WILLEMSTAD - A looming recession in the United States could have devastating consequences for Curaçao and the wider Dutch Caribbean, with projections pointing to steep economic contraction, mass job losses, and long-term setbacks to growth. Analysts warn that the islands’ overwhelming dependence on American tourism makes them among the most vulnerable economies in the Kingdom.
According to recent economic studies, tourism accounts for 37 percent of Curaçao’s GDP, 50 percent of Bonaire’s, and as much as 72 percent of Aruba’s. Sint Maarten is estimated to fall somewhere between Aruba and Bonaire, given its high volume of visitors per resident. In all cases, U.S. tourists represent the backbone of the sector.
“Nearly four out of ten jobs in Curaçao are directly or indirectly tied to tourism. For Bonaire, that figure rises above half the workforce,” one economic report noted. A shock to U.S. consumer travel habits could therefore ripple across every sector, from hotels and restaurants to retail, transportation, and financial services.
Scenarios of Decline
Scenario models suggest that a moderate U.S. downturn would already cause measurable damage to the islands’ economies. But under a severe recession, Curaçao’s GDP could shrink by 16 percent in 2025, with Bonaire facing an even sharper contraction of 19 percent. Employment would drop by at least 1,800 jobs on Curaçao and 500 on Bonaire, undermining years of slow but steady post-pandemic recovery.
Even after tourism numbers recover by 2031, GDP levels would still remain significantly below where they would have been without a recession — 15 percent lower in Curaçao and over 5 percent lower in Bonaire.
Why So Vulnerable?
The islands’ structural weaknesses amplify the risks.

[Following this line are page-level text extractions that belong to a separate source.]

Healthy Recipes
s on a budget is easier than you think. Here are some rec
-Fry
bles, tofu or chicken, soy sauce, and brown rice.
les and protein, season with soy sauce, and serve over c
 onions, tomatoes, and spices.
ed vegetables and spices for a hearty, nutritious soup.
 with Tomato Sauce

Their currencies are tied to the U.S. dollar, imports are overwhelmingly sourced from the U.S., and exports are negligible. Unlike trade tariffs, which have little direct effect due to the lack of significant exports, declines in American travel strike at the very heart of the economy.
With U.S. forecasts for growth being revised downward and economists including Lupton, Michaillat, and Wolf (2025) warning of recession risks, the question is no longer “if” but “how hard” the blow will be for Curaçao and its neighbors.
A Missed Opportunity
What makes this warning even sharper is the criticism that, in the aftermath of the COVID-19 pandemic, local governments failed to push through the structural reforms that could have diversified the economy. Despite IMF and Central Bank recommendations, diversification into sectors like renewable energy, knowledge services, and food security lagged behind.
“Politicians had a window of opportunity to make the economies more resilient. That window has closed,” one economist observed, noting that overreliance on tourism has only deepened since the pandemic.
Looking Ahead
The consequences will not be confined to GDP figures and employment rates. As GreenLeft-PvdA MP Raoul White recently noted in the Dutch Parliament, fear and uncertainty among the population are already being felt, compounded by wider geopolitical tensions in the region. Falling visitor numbers from the U.S. could also erode public finances, making it harder to sustain social programs, pensions, and debt repayments.
For Curaçao and the other islands, the conclusion is stark: without serious reform and economic diversification, the Caribbean part of the Kingdom remains at the mercy of U.S. economic cycles. A recession in the U.S. would not simply be an American problem — it would strike at the very core of the islands’ livelihoods.